(Platform Spotlight and Dependent Products) Configure Hadoop to Use Pepperdata (Parcel)

This procedure is required:

  • For Platform Spotlight

  • If you’re using a dependent Pepperdata product—a product that requires Platform Spotlight to be installed and configured—in a Hadoop cluster:

    • Application Spotlight
    • Capacity Optimizer
    • Query Spotlight
    • Streaming Spotlight
If the only Pepperdata product that you’re installing is Streaming Spotlight, and the cluster is a Kafka-only cluster (without Hadoop), do not perform this procedure. For this scenario, skip to Configure Streaming Spotlight.

Supported versions: See the CDH and CDP Private Cloud Base entries for Pepperdata 8.1.x in the table of Supported Platforms by Pepperdata Version

Task 1: Activate Pepperdata on a Cloudera Manager Configured Cluster

To activate Pepperdata—inject the necessary instrumentation—across a Cloudera Manager configured cluster, add Pepperdata activation environment variables or Java options to each Hadoop service’s configuration options.

Procedure

Use Cloudera Manager to add the snippets described in this procedure’s steps.

  1. Instrument the ResourceManager.

    Add the following snippet to the YARN (MR2 Included) > Configuration > ResourceManager > Java Configuration Options for ResourceManager template.

    -Dpepperdata.class.transformer=com.pepperdata.supervisor.classpatcherlib.ClassTransformerForYarn3Daemon -Dpepperdata.class.patching.enabled=true -javaagent:/opt/cloudera/parcels/PEPPERDATA_SUPERVISOR/lib/PepperdataSupervisor.jar
    
    The snippets are different for instrumenting the ResourceManager and NodeManager.
  2. Instrument the NodeManager.

    Add the following snippet to the YARN (MR2 Included) > Configuration > NodeManager > Java Configuration Options for NodeManager template.

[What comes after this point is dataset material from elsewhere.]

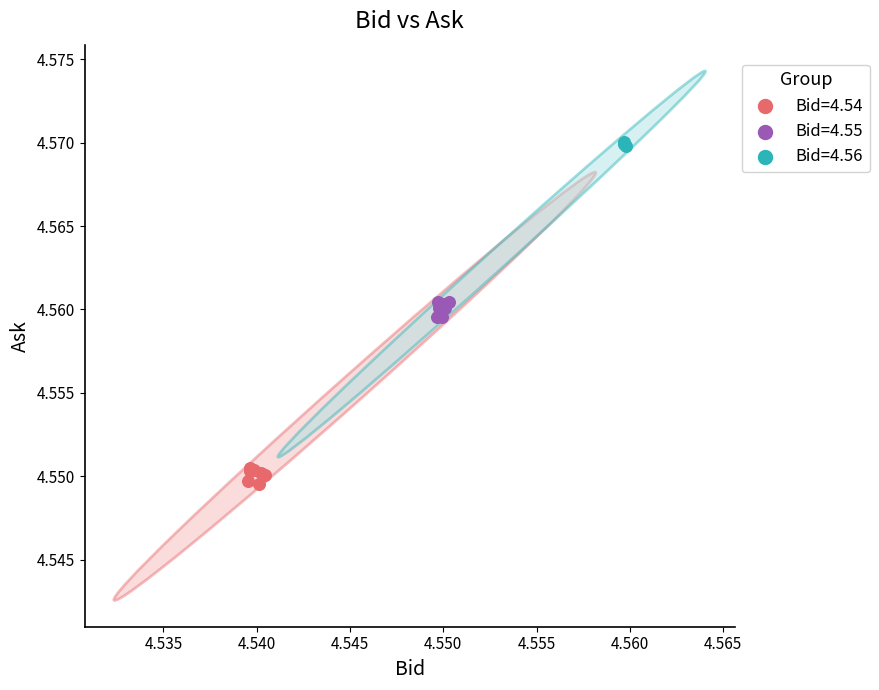

Which series reaches the maximum Y coordinate?

Bid=4.56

    -Dpepperdata.nodemanager.connector.enabled=true -Dpepperdata.class.transformer=com.pepperdata.supervisor.classpatcherlib.ClassTransformerForYarn3Daemon -Dpepperdata.class.patching.enabled=true -javaagent:/opt/cloudera/parcels/PEPPERDATA_SUPERVISOR/lib/PepperdataSupervisor.jar
    
    The snippets are different for instrumenting the NodeManager and ResourceManager.
  3. Instrument the Spark service.

    Add the following snippet to the Spark > Configuration > Gateway > Spark Client Advanced Configuration Snippet (Safety Valve) for spark-conf/spark-env.sh template.

    PD_HOME=/opt/cloudera/parcels/PEPPERDATA_SUPERVISOR
    PEPPERDATA_ACTIVATE_SCRIPT_PATH="/opt/cloudera/parcels/PEPPERDATA_SUPERVISOR/supervisor/lib/pepperdata-activate.sh"
    if [ -e $PEPPERDATA_ACTIVATE_SCRIPT_PATH ]; then
     . $PEPPERDATA_ACTIVATE_SCRIPT_PATH
    fi
    
  4. (Spark 2) Instrument the Spark 2 service.

    Add the following snippet to the Spark 2 > Configuration > Gateway > Spark Client Advanced Configuration Snippet (Safety Valve) for spark-conf/spark-env.sh template.

    PD_HOME=/opt/cloudera/parcels/PEPPERDATA_SUPERVISOR
    PEPPERDATA_ACTIVATE_SCRIPT_PATH="/opt/cloudera/parcels/PEPPERDATA_SUPERVISOR/supervisor/lib/pepperdata-activate.sh"
    if [ -e $PEPPERDATA_ACTIVATE_SCRIPT_PATH ]; then
     . $PEPPERDATA_ACTIVATE_SCRIPT_PATH
    fi
    
  5. Restart the following application daemons:

    • YARN ResourceManager
    • YARN NodeManagers (all in the cluster)
  6. Select the Restart action for the Pepperdata service.

Task 2: (Rarely Required) Open Port for Listening

PepAgents listen on port 50505, whether they’re running on ResourceManager hosts, as we recommend, or on NodeManager hosts.

In most environments this port is available for use and is not blocked by internal firewalls. However, in rare situations, you might need to open/unblock this port or reconfigure which port Pepperdata uses.

To enable SSL support, see Configure SSL Near Real-Time Monitoring on Port 50505.

For information about accessing the stats that are provided via the Web servlets associated with this port, with either HTTP or SSL-secured HTTPS communication, see Pepperdata Status Views via Web Servlets.